• **Texte du document**:

Une surveillance individuelle des cas importés était mise en
place conformément au dispositif national à partir du 27 avril. Cependant, dès
la mise en évidence des premiers cas autochtones à la Réunion fin juillet 2009,
la surveillance des cas importés a été remplacée par une surveillance
populationnelle renforcée (réseau sentinelle, surveillance hospitalière,
virologique, mortalité totale, activité médicale totale de l’île, appels au
Samu, activité des consultations hospitalières dédiées, absentéisme scolaire).
Le nombre de cas d’IRA chez les consultants en médecine de ville ainsi que le
nombre d’infections par le virus A(H1N1) 2009, étaient estimés au prorata de
l’activité et des confirmations biologiques des médecins du réseau sentinelle.
La proportion de cas symptomatiques non consultants a été estimée par enquête
téléphonique sur un échantillon représentatif de la population réunionnaise. Le
taux de reproduction a été calculé par la méthode du taux de croissance
intrinsèque sur la phase exponentielle du début de l’épidémie.

• **Exercices proposés**:
1. Recopiez le passage du texte sur la surveillance de la grippe A(H1N1) qui va de « Une surveillance individuelle » jusqu'à « du réseau sentinelle. » inclus.
2. Rédigez la suite du texte sur la surveillance de la grippe A(H1N1) en reprenant après sa dernière phrase, s'il vous plaît.
Le matériel qui suit n'a aucun lien avec le texte sur la surveillance de la grippe A(H1N1).

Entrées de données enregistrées

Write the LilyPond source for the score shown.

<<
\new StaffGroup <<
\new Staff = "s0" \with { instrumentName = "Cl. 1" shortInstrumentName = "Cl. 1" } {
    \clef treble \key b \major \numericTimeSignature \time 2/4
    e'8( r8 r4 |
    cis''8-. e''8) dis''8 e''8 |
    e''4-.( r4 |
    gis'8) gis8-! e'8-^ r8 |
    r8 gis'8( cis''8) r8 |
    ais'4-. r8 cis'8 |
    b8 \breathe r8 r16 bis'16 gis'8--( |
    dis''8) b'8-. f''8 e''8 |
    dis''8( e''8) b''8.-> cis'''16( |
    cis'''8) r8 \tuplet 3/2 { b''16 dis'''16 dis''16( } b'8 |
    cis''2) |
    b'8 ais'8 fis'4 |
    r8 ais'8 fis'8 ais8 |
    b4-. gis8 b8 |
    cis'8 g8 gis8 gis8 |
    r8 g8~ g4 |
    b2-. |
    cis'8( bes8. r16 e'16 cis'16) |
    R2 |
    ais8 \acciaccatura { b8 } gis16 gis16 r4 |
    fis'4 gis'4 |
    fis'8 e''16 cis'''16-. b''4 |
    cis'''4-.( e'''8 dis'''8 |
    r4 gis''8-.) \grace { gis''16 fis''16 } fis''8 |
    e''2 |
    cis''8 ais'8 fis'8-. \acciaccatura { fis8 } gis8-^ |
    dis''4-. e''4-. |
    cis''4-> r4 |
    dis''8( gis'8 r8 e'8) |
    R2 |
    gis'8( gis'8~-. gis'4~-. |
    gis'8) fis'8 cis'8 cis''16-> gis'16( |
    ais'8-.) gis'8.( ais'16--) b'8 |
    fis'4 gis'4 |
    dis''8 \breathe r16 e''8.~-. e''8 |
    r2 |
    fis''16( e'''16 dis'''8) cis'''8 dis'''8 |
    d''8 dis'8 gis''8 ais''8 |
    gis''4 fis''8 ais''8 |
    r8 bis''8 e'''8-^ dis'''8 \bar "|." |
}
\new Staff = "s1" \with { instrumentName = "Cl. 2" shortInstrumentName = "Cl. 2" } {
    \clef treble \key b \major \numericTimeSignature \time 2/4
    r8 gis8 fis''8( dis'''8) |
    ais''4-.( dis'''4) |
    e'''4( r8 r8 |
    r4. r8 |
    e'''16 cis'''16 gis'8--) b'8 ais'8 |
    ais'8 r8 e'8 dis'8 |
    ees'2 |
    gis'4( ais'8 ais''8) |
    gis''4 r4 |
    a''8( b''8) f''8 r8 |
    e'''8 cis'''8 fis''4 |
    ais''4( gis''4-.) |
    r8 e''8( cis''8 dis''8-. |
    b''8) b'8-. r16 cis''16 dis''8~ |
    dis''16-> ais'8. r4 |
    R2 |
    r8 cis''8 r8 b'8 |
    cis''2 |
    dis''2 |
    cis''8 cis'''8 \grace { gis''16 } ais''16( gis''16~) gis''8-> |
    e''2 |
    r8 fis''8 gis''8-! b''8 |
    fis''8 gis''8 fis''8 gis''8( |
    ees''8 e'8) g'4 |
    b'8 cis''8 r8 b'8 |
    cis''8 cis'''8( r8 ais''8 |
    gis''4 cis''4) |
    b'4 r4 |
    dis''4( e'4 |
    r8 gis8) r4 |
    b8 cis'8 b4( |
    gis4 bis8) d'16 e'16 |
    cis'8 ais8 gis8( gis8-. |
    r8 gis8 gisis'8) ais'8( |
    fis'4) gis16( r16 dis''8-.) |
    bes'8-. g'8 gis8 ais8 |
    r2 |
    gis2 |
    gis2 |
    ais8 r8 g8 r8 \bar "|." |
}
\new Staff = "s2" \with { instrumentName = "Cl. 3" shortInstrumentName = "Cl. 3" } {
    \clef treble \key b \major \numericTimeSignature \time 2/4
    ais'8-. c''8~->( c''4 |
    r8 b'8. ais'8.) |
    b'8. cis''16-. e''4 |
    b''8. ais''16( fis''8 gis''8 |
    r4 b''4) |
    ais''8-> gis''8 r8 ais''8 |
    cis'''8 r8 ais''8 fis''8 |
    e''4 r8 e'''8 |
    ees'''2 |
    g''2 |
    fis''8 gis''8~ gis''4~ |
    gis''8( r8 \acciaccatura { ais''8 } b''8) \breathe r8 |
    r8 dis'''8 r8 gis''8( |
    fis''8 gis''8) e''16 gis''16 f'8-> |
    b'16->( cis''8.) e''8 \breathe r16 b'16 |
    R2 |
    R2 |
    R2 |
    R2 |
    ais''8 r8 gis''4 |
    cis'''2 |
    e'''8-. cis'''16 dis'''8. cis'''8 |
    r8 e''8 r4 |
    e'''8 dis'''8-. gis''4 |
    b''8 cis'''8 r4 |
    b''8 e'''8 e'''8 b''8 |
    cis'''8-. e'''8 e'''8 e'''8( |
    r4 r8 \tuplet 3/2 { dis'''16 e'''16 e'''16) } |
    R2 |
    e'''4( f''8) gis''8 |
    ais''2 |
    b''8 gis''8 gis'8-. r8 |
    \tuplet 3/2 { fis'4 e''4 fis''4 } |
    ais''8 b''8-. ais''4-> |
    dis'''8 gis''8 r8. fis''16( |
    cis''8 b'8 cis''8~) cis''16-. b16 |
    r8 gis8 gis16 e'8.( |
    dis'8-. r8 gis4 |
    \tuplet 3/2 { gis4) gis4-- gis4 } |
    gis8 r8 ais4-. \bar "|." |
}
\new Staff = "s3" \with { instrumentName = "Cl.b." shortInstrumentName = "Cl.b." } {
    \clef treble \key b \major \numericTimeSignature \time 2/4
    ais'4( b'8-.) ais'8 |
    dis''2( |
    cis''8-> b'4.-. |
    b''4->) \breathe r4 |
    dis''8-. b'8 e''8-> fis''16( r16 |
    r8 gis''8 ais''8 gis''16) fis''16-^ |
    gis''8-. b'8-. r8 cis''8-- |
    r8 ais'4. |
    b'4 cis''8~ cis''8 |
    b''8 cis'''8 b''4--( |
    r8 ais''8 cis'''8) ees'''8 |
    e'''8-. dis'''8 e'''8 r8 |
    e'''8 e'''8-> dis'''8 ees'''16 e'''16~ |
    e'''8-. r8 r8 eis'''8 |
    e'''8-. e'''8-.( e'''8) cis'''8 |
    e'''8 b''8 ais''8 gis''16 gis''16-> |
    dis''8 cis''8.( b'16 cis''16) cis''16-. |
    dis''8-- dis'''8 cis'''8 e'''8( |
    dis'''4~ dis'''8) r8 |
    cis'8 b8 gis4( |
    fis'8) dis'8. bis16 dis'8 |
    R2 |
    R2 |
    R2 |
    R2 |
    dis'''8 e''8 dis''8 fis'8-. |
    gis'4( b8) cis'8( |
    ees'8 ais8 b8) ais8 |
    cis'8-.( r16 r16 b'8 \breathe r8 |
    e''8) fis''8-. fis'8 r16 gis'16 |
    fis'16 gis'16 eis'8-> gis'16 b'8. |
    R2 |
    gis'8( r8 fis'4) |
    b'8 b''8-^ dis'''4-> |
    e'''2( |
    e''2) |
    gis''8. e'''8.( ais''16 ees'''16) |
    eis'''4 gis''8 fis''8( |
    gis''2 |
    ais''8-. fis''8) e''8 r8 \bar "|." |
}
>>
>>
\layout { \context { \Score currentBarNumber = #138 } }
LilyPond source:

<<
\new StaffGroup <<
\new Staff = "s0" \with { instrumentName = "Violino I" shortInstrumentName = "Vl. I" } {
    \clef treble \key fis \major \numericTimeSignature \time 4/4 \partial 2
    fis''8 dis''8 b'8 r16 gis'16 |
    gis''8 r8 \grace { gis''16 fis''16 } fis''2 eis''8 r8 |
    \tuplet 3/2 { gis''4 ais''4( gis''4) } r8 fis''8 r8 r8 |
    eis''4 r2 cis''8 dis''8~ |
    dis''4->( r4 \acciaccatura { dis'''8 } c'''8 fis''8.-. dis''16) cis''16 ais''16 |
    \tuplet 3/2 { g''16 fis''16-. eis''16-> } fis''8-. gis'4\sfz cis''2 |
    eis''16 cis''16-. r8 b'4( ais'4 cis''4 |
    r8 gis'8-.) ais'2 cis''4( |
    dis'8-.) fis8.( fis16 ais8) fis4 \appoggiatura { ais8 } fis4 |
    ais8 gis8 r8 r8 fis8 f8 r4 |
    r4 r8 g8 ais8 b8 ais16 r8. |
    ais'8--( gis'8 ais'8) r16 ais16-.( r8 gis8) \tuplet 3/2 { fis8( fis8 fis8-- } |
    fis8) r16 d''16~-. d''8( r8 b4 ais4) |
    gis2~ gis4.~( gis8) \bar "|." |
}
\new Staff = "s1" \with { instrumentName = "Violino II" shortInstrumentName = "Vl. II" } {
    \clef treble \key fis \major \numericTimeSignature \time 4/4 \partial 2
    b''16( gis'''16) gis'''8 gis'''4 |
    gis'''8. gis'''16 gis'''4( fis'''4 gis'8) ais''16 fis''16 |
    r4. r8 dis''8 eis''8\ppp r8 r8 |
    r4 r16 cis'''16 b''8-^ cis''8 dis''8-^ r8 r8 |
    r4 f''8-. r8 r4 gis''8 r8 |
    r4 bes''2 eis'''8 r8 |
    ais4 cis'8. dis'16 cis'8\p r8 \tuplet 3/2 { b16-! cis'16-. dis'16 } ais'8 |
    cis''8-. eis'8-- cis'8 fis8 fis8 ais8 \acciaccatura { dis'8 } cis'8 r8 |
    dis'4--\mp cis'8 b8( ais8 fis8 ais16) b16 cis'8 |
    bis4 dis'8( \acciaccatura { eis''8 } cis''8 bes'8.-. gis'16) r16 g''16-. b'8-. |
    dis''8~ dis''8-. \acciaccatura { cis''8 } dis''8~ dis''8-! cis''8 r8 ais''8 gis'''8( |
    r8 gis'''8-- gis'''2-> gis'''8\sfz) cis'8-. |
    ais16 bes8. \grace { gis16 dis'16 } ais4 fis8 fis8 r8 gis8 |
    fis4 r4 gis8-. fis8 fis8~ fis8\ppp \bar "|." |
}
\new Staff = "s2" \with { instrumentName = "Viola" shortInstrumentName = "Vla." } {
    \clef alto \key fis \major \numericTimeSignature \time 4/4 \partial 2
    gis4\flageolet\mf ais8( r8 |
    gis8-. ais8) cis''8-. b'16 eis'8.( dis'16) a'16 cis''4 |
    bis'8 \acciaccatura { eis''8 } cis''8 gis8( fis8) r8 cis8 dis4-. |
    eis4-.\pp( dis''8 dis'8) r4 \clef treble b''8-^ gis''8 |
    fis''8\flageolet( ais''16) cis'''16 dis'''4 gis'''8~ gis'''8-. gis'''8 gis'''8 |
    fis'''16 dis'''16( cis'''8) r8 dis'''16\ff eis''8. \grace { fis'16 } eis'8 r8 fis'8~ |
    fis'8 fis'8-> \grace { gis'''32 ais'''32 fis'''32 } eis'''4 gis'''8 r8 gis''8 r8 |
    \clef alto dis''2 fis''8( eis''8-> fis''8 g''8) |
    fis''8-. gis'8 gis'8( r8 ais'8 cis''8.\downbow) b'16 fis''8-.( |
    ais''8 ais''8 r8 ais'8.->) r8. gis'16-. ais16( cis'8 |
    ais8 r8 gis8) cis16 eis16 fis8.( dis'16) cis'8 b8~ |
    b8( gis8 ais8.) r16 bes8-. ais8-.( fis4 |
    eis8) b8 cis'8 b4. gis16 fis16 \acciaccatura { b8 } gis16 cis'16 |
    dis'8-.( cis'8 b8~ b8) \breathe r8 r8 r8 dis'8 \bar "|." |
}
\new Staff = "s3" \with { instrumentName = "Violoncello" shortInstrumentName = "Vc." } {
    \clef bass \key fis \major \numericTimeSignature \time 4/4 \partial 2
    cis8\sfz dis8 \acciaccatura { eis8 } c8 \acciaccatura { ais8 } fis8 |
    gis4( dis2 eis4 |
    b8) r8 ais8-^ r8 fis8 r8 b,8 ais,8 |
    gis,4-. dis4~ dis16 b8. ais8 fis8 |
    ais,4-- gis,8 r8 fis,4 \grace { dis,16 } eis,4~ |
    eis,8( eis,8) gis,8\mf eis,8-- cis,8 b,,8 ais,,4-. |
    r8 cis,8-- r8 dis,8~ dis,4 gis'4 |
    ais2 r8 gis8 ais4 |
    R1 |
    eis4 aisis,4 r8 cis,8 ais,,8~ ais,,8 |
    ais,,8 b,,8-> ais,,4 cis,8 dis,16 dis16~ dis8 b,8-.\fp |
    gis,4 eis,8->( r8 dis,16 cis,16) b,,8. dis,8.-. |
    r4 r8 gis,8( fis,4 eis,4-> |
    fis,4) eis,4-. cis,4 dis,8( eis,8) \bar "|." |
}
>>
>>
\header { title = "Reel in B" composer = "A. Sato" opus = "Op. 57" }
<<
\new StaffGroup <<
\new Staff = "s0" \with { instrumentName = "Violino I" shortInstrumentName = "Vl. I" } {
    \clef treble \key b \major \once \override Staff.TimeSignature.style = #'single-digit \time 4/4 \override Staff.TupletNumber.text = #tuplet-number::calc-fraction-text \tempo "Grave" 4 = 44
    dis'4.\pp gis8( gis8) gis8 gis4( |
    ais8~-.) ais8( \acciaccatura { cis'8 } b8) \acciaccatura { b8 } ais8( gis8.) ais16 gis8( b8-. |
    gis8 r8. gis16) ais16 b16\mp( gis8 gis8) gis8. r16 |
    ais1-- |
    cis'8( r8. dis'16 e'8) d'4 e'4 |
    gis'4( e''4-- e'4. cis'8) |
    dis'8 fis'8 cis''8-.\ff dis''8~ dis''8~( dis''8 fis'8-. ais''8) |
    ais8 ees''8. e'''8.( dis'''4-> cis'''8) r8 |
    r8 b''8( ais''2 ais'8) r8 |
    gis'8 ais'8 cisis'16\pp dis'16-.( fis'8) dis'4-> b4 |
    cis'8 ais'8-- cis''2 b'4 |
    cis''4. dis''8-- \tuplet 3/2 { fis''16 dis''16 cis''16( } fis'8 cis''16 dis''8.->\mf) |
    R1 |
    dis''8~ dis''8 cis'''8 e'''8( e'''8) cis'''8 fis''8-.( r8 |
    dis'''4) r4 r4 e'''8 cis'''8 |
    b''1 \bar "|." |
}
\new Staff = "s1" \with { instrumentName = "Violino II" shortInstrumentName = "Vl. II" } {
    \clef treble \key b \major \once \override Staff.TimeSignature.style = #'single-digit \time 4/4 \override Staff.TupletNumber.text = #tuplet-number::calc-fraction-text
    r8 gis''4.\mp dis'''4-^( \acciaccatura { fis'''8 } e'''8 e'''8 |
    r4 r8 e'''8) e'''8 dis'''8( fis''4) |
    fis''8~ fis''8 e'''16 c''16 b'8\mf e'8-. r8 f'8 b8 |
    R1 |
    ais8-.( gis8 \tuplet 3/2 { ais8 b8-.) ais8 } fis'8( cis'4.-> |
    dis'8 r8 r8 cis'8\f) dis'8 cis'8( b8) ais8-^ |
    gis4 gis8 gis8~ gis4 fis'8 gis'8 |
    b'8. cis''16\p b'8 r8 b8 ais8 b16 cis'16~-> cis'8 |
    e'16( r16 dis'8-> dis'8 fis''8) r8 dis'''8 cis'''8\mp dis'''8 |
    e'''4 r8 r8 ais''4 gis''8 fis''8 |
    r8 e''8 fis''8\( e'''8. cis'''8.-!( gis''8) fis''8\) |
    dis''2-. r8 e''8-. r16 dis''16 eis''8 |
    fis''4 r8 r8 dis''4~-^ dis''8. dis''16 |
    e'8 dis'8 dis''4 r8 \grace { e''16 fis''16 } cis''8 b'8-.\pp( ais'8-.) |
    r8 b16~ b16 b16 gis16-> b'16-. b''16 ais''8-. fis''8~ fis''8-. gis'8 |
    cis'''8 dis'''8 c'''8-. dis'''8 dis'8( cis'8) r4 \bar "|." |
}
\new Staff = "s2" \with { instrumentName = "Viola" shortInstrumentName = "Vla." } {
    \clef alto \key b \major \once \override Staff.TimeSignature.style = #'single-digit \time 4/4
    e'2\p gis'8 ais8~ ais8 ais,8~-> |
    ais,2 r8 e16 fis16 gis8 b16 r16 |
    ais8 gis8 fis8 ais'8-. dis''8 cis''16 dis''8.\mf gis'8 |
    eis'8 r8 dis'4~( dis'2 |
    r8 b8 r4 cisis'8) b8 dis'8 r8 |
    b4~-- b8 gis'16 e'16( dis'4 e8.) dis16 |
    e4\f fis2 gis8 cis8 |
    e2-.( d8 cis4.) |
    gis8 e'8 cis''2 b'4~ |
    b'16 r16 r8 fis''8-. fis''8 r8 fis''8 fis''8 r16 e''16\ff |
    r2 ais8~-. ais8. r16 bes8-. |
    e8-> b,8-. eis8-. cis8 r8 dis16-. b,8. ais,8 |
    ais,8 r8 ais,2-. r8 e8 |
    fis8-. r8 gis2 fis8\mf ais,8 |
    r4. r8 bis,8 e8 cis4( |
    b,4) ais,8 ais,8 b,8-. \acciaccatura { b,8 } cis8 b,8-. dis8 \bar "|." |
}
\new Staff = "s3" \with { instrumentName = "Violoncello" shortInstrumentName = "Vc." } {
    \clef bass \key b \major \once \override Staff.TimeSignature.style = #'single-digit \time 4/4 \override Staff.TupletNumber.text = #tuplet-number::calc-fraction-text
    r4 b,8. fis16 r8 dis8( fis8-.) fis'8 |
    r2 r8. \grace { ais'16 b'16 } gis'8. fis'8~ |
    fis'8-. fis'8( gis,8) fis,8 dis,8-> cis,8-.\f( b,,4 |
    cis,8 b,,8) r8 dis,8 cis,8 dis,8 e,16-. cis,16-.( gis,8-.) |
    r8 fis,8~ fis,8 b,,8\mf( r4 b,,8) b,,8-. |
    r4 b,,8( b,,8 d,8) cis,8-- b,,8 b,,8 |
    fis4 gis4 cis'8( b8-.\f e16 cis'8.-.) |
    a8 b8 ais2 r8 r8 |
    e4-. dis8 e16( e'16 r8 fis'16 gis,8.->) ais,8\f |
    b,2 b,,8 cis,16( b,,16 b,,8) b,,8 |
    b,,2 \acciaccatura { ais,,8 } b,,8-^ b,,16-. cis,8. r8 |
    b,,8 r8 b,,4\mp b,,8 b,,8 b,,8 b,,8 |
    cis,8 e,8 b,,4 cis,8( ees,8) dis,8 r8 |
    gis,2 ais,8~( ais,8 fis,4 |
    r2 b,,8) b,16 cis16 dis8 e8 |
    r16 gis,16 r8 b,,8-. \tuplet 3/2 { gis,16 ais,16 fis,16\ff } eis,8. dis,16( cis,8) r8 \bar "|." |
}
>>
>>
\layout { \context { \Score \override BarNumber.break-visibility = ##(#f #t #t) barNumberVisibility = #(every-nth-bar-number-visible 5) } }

• **Réponses par numéro**:
1.
Une surveillance individuelle des cas importés était mise en
place conformément au dispositif national à partir du 27 avril. Cependant, dès
la mise en évidence des premiers cas autochtones à la Réunion fin juillet 2009,
la surveillance des cas importés a été remplacée par une surveillance
populationnelle renforcée (réseau sentinelle, surveillance hospitalière,
virologique, mortalité totale, activité médicale totale de l’île, appels au
Samu, activité des consultations hospitalières dédiées, absentéisme scolaire).
Le nombre de cas d’IRA chez les consultants en médecine de ville ainsi que le
nombre d’infections par le virus A(H1N1) 2009, étaient estimés au prorata de
l’activité et des confirmations biologiques des médecins du réseau sentinelle.

2.
Résultats
Le taux de grippe cliniques observé chez les médecins du
réseau sentinelle a atteint un pic, 5 semaines après le début de la
transmission autochtone, avec une valeur de 20,6% de leurs consultations, 1,4
fois supérieure à la maximale observée pour les cinq dernières années à la même
période. L’incidence a ensuite diminué pour rejoindre le niveau de base 9
semaines après le début de la transmission autochtone. Au total, le nombre de
cas d’infections symptomatiques par le virus pandémique a été estimé à
104 067 personnes soit un taux d’attaque de 12,85 %. La répartition des
cas par tranche d’âge diffère significativement de celle observée pour les
infections par le virus B saisonnier avec une plus grande proportion de sujets
jeunes. Les formes graves et les décès ont été principalement recensés chez les
sujets de moins de 65 ans. Les antécédents d’asthme ou de broncho-pneumopathie
chronique constituaient le facteur de risque le plus fréquemment associé à la survenue de formes graves et de décès.
Un décès et 5 formes graves sont survenus chez des personnes sans facteur de
risque connu. Au total, on a dénombré 14 décès par IRA dont 7 avaient une
infection confirmée par le virus A(H1N1) 2009, soit un taux de létalité estimé
de 0,07 ‰. Le taux de reproduction a été estimé à 1,26 [1,08 ; 1,49].
L’immunité populationnelle nécessaire pour éviter une reprise épidémique a été
estimée à 20 %.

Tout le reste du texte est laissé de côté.